The Forward Test.
Every message we send must be valuable enough that the recipient wants their boss, their peer, or their team to see it. If it fails the Forward Test, it doesn't send.
Why PVP wasn't enough.
Jordan Crawford's Permissionless Value Proposition framework at Cannonball GTM is one of the best pieces of outbound thinking in the last five years. Its core insight — that the best outbound messages deliver value a prospect would pay to receive — reshaped how serious operators think about cold email.
But PVP was designed for humans drafting messages. When you try to scale it through AI agents at volume, three things break:
- Quality drift. PVP's seven criteria are a great teaching tool. They're a worse quality control mechanism. Agents pattern-match on surface criteria and produce plausible-looking slop that technically passes but doesn't resonate.
- Sender bias. PVP asks "would the prospect pay for this?" That's still a sender-side question. The agent is guessing what the prospect values.
- No shareability test. A message can be valuable in isolation and still be something the recipient would never share. The shareability bar is the stronger signal of real value.
We needed a test that was simpler, harder, and agent-native.
The test.
Would the recipient forward this to their boss, their peer, or their team?
If yes, send it. If no, regenerate.
That's the entire methodology. One question. Two outcomes. Every subagent we build self-scores on this before any message leaves our infrastructure.

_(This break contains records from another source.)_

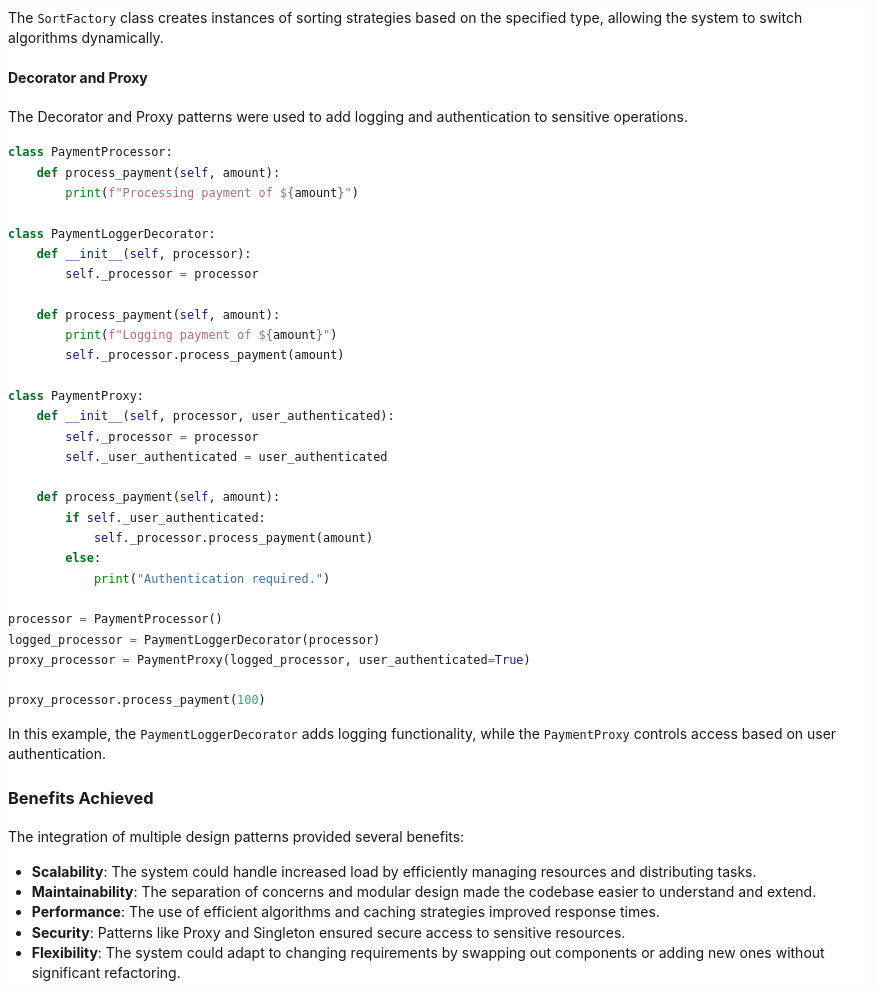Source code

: The `SortFactory` class creates instances of sorting strategies based on the specified type, allowing the system to switch algorithms dynamically.

#### Decorator and Proxy

The Decorator and Proxy patterns were used to add logging and authentication to sensitive operations.

```python
class PaymentProcessor:
    def process_payment(self, amount):
        print(f"Processing payment of ${amount}")

class PaymentLoggerDecorator:
    def __init__(self, processor):
        self._processor = processor

    def process_payment(self, amount):
        print(f"Logging payment of ${amount}")
        self._processor.process_payment(amount)

class PaymentProxy:
    def __init__(self, processor, user_authenticated):
        self._processor = processor
        self._user_authenticated = user_authenticated

    def process_payment(self, amount):
        if self._user_authenticated:
            self._processor.process_payment(amount)
        else:
            print("Authentication required.")

processor = PaymentProcessor()
logged_processor = PaymentLoggerDecorator(processor)
proxy_processor = PaymentProxy(logged_processor, user_authenticated=True)

proxy_processor.process_payment(100)
```

In this example, the `PaymentLoggerDecorator` adds logging functionality, while the `PaymentProxy` controls access based on user authentication.

### Benefits Achieved

The integration of multiple design patterns provided several benefits:

- **Scalability**: The system could handle increased load by efficiently managing resources and distributing tasks.
- **Maintainability**: The separation of concerns and modular design made the codebase easier to understand and extend.
- **Performance**: The use of efficient algorithms and caching strategies improved response times.
- **Security**: Patterns like Proxy and Singleton ensured secure access to sensitive resources.
- **Flexibility**: The system could adapt to changing requirements by swapping out components or adding new ones without significant refactoring.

Why this is harder than PVP.
PVP asks one audience to like a message. The Forward Test asks two audiences to like it — the recipient AND whoever they might forward it to. A message that clears that bar has to be:
- Valuable enough that sharing it makes the sharer look smart
- Specific enough that it reads as research, not mass email
- Timely enough that forwarding it is still relevant tomorrow
- Actionable enough that the forwarded recipient has something to do
Most outbound fails at least three of those. Most AI SDR output fails all four.
The three criteria.
Every message our subagents draft is scored against three criteria before sending.

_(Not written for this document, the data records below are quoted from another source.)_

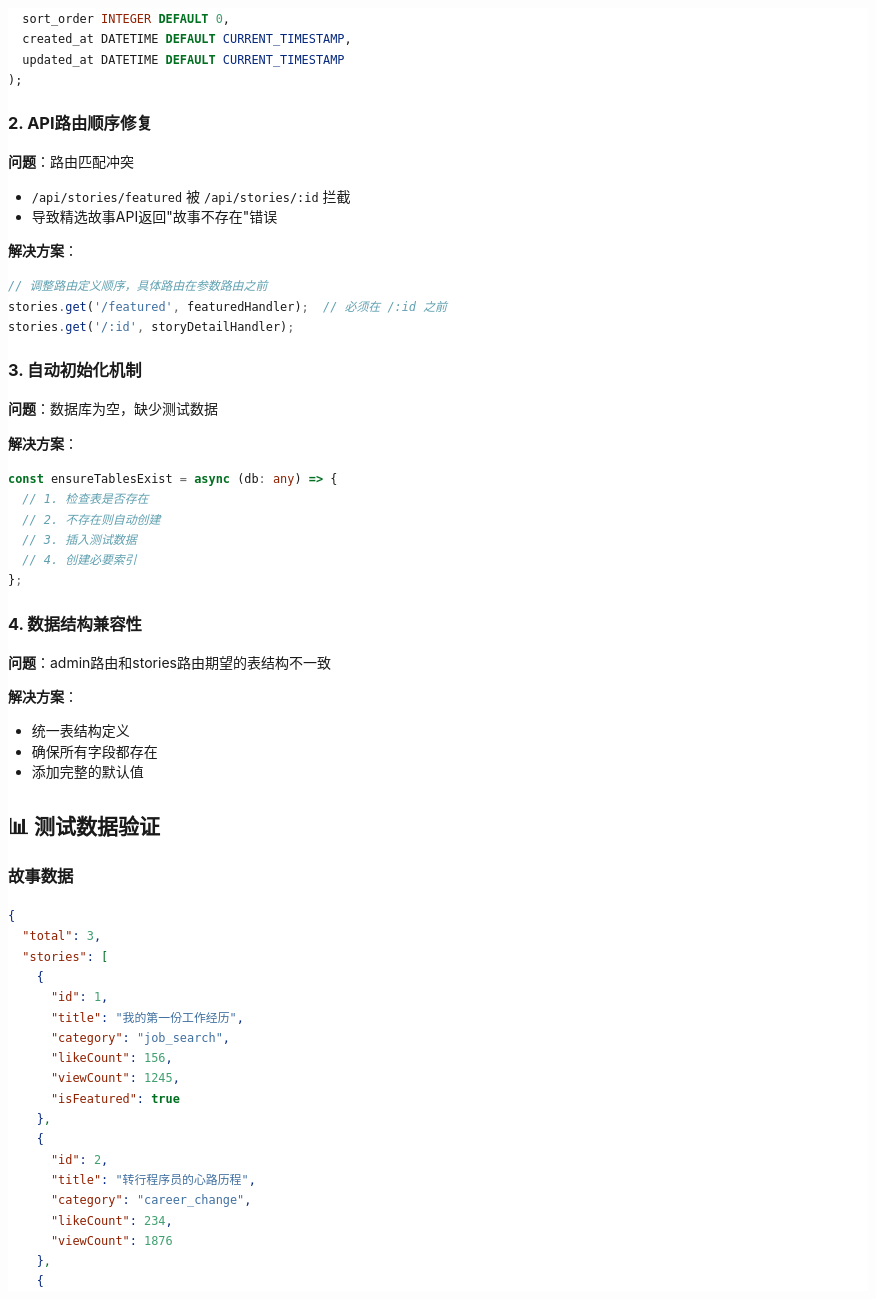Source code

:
 ```sql
  sort_order INTEGER DEFAULT 0,
  created_at DATETIME DEFAULT CURRENT_TIMESTAMP,
  updated_at DATETIME DEFAULT CURRENT_TIMESTAMP
);
```

### 2. API路由顺序修复

**问题**：路由匹配冲突
- `/api/stories/featured` 被 `/api/stories/:id` 拦截
- 导致精选故事API返回"故事不存在"错误

**解决方案**：
```typescript
// 调整路由定义顺序，具体路由在参数路由之前
stories.get('/featured', featuredHandler);  // 必须在 /:id 之前
stories.get('/:id', storyDetailHandler);
```

### 3. 自动初始化机制

**问题**：数据库为空，缺少测试数据

**解决方案**：
```typescript
const ensureTablesExist = async (db: any) => {
  // 1. 检查表是否存在
  // 2. 不存在则自动创建
  // 3. 插入测试数据
  // 4. 创建必要索引
};
```

### 4. 数据结构兼容性

**问题**：admin路由和stories路由期望的表结构不一致

**解决方案**：
- 统一表结构定义
- 确保所有字段都存在
- 添加完整的默认值

## 📊 测试数据验证

### 故事数据
```json
{
  "total": 3,
  "stories": [
    {
      "id": 1,
      "title": "我的第一份工作经历",
      "category": "job_search",
      "likeCount": 156,
      "viewCount": 1245,
      "isFeatured": true
    },
    {
      "id": 2, 
      "title": "转行程序员的心路历程",
      "category": "career_change",
      "likeCount": 234,
      "viewCount": 1876
    },
    {
```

How we implement it in Claude Code.
Every subagent we ship includes a forward-test.md file in the repo with the three criteria and a scoring rubric (0–3 per criterion, 7+ to send). Before any message reaches the send queue, the subagent self-scores the draft. Below threshold, it regenerates. After three failed regenerations on the same prospect, it skips and logs.
This means:
- You can audit every message that was ever sent
- You can adjust the threshold per campaign
- Your team can modify the rubric as ICP understanding deepens
- No human has to manually review each draft — the system self-regulates
The metric nobody else reports.
Every subagent/gtm engagement tracks forward rate — the percentage of sent messages that were forwarded by the recipient (measured by email thread replies, CC/BCC mentions, and post-meeting references).
Open rate is vanity. Reply rate is closer. Forward rate is the real signal. When a message gets forwarded, you've reached not just the recipient but everyone the recipient wanted to impress with their find.
We publish forward rate in every case study. No other AI GTM vendor reports it, because most can't.